Write out every entry exactly as it stands.

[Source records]
————————
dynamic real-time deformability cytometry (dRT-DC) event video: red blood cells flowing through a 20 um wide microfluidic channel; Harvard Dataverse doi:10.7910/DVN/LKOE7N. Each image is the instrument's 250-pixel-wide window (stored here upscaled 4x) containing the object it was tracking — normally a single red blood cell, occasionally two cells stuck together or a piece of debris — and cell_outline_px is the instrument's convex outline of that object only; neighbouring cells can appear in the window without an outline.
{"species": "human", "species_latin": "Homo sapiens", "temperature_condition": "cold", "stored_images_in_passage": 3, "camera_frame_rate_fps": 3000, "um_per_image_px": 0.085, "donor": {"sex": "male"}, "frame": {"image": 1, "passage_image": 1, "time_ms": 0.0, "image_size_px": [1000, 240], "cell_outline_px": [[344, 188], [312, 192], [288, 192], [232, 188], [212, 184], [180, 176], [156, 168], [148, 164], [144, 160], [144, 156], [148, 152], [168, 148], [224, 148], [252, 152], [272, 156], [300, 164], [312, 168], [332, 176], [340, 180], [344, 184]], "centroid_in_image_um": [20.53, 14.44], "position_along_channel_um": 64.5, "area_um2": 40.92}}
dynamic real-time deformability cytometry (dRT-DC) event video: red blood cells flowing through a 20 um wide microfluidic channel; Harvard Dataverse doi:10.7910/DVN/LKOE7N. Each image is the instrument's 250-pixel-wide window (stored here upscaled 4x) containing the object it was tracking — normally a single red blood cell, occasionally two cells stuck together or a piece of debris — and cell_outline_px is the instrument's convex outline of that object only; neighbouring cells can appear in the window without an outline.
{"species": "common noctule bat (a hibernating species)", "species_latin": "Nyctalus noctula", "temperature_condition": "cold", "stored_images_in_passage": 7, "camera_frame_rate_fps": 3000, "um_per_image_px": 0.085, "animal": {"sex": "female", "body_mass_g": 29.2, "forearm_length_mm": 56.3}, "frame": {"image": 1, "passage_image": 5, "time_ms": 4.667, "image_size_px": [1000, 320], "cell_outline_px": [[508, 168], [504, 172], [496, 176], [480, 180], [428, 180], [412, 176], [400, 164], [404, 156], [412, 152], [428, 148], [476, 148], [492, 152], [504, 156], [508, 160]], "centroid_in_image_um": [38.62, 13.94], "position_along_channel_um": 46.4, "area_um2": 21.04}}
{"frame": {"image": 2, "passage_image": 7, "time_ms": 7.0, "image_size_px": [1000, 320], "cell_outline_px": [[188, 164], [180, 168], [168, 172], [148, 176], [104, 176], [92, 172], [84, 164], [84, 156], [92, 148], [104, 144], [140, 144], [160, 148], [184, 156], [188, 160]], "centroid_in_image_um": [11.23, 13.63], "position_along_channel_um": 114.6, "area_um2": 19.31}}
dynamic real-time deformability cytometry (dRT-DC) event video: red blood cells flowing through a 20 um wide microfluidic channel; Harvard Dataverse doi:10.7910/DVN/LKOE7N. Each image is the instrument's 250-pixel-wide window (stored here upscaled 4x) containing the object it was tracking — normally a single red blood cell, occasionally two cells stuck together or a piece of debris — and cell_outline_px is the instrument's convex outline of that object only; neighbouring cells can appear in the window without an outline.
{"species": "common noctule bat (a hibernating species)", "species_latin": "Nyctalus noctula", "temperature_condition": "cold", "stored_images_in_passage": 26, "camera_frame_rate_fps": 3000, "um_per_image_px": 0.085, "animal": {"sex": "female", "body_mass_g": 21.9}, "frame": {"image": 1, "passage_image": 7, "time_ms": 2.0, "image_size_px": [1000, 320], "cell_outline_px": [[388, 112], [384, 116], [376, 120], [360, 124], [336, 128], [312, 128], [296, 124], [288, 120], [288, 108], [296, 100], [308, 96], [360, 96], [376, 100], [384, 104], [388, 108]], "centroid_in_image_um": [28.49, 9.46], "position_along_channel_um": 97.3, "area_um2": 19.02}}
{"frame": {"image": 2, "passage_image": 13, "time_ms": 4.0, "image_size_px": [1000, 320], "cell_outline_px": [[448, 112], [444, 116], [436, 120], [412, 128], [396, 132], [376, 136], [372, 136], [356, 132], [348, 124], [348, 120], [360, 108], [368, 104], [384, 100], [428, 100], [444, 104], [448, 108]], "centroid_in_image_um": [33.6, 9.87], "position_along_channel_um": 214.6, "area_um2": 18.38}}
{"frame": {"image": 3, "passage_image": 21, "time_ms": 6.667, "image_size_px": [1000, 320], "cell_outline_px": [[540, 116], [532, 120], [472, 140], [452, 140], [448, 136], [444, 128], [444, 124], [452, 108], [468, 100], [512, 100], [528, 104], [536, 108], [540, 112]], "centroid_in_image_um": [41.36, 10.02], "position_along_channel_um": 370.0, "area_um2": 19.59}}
————————
**Task output**
dynamic real-time deformability cytometry (dRT-DC) event video: red blood cells flowing through a 20 um wide microfluidic channel; Harvard Dataverse doi:10.7910/DVN/LKOE7N. Each image is the instrument's 250-pixel-wide window (stored here upscaled 4x) containing the object it was tracking — normally a single red blood cell, occasionally two cells stuck together or a piece of debris — and cell_outline_px is the instrument's convex outline of that object only; neighbouring cells can appear in the window without an outline.
{"species": "human", "species_latin": "Homo sapiens", "temperature_condition": "cold", "stored_images_in_passage": 3, "camera_frame_rate_fps": 3000, "um_per_image_px": 0.085, "donor": {"sex": "male"}, "frame": {"image": 1, "passage_image": 1, "time_ms": 0.0, "image_size_px": [1000, 240], "cell_outline_px": [[344, 188], [312, 192], [288, 192], [232, 188], [212, 184], [180, 176], [156, 168], [148, 164], [144, 160], [144, 156], [148, 152], [168, 148], [224, 148], [252, 152], [272, 156], [300, 164], [312, 168], [332, 176], [340, 180], [344, 184]], "centroid_in_image_um": [20.53, 14.44], "position_along_channel_um": 64.5, "area_um2": 40.92}}
dynamic real-time deformability cytometry (dRT-DC) event video: red blood cells flowing through a 20 um wide microfluidic channel; Harvard Dataverse doi:10.7910/DVN/LKOE7N. Each image is the instrument's 250-pixel-wide window (stored here upscaled 4x) containing the object it was tracking — normally a single red blood cell, occasionally two cells stuck together or a piece of debris — and cell_outline_px is the instrument's convex outline of that object only; neighbouring cells can appear in the window without an outline.
{"species": "common noctule bat (a hibernating species)", "species_latin": "Nyctalus noctula", "temperature_condition": "cold", "stored_images_in_passage": 7, "camera_frame_rate_fps": 3000, "um_per_image_px": 0.085, "animal": {"sex": "female", "body_mass_g": 29.2, "forearm_length_mm": 56.3}, "frame": {"image": 1, "passage_image": 5, "time_ms": 4.667, "image_size_px": [1000, 320], "cell_outline_px": [[508, 168], [504, 172], [496, 176], [480, 180], [428, 180], [412, 176], [400, 164], [404, 156], [412, 152], [428, 148], [476, 148], [492, 152], [504, 156], [508, 160]], "centroid_in_image_um": [38.62, 13.94], "position_along_channel_um": 46.4, "area_um2": 21.04}}
{"frame": {"image": 2, "passage_image": 7, "time_ms": 7.0, "image_size_px": [1000, 320], "cell_outline_px": [[188, 164], [180, 168], [168, 172], [148, 176], [104, 176], [92, 172], [84, 164], [84, 156], [92, 148], [104, 144], [140, 144], [160, 148], [184, 156], [188, 160]], "centroid_in_image_um": [11.23, 13.63], "position_along_channel_um": 114.6, "area_um2": 19.31}}
dynamic real-time deformability cytometry (dRT-DC) event video: red blood cells flowing through a 20 um wide microfluidic channel; Harvard Dataverse doi:10.7910/DVN/LKOE7N. Each image is the instrument's 250-pixel-wide window (stored here upscaled 4x) containing the object it was tracking — normally a single red blood cell, occasionally two cells stuck together or a piece of debris — and cell_outline_px is the instrument's convex outline of that object only; neighbouring cells can appear in the window without an outline.
{"species": "common noctule bat (a hibernating species)", "species_latin": "Nyctalus noctula", "temperature_condition": "cold", "stored_images_in_passage": 26, "camera_frame_rate_fps": 3000, "um_per_image_px": 0.085, "animal": {"sex": "female", "body_mass_g": 21.9}, "frame": {"image": 1, "passage_image": 7, "time_ms": 2.0, "image_size_px": [1000, 320], "cell_outline_px": [[388, 112], [384, 116], [376, 120], [360, 124], [336, 128], [312, 128], [296, 124], [288, 120], [288, 108], [296, 100], [308, 96], [360, 96], [376, 100], [384, 104], [388, 108]], "centroid_in_image_um": [28.49, 9.46], "position_along_channel_um": 97.3, "area_um2": 19.02}}
{"frame": {"image": 2, "passage_image": 13, "time_ms": 4.0, "image_size_px": [1000, 320], "cell_outline_px": [[448, 112], [444, 116], [436, 120], [412, 128], [396, 132], [376, 136], [372, 136], [356, 132], [348, 124], [348, 120], [360, 108], [368, 104], [384, 100], [428, 100], [444, 104], [448, 108]], "centroid_in_image_um": [33.6, 9.87], "position_along_channel_um": 214.6, "area_um2": 18.38}}
{"frame": {"image": 3, "passage_image": 21, "time_ms": 6.667, "image_size_px": [1000, 320], "cell_outline_px": [[540, 116], [532, 120], [472, 140], [452, 140], [448, 136], [444, 128], [444, 124], [452, 108], [468, 100], [512, 100], [528, 104], [536, 108], [540, 112]], "centroid_in_image_um": [41.36, 10.02], "position_along_channel_um": 370.0, "area_um2": 19.59}}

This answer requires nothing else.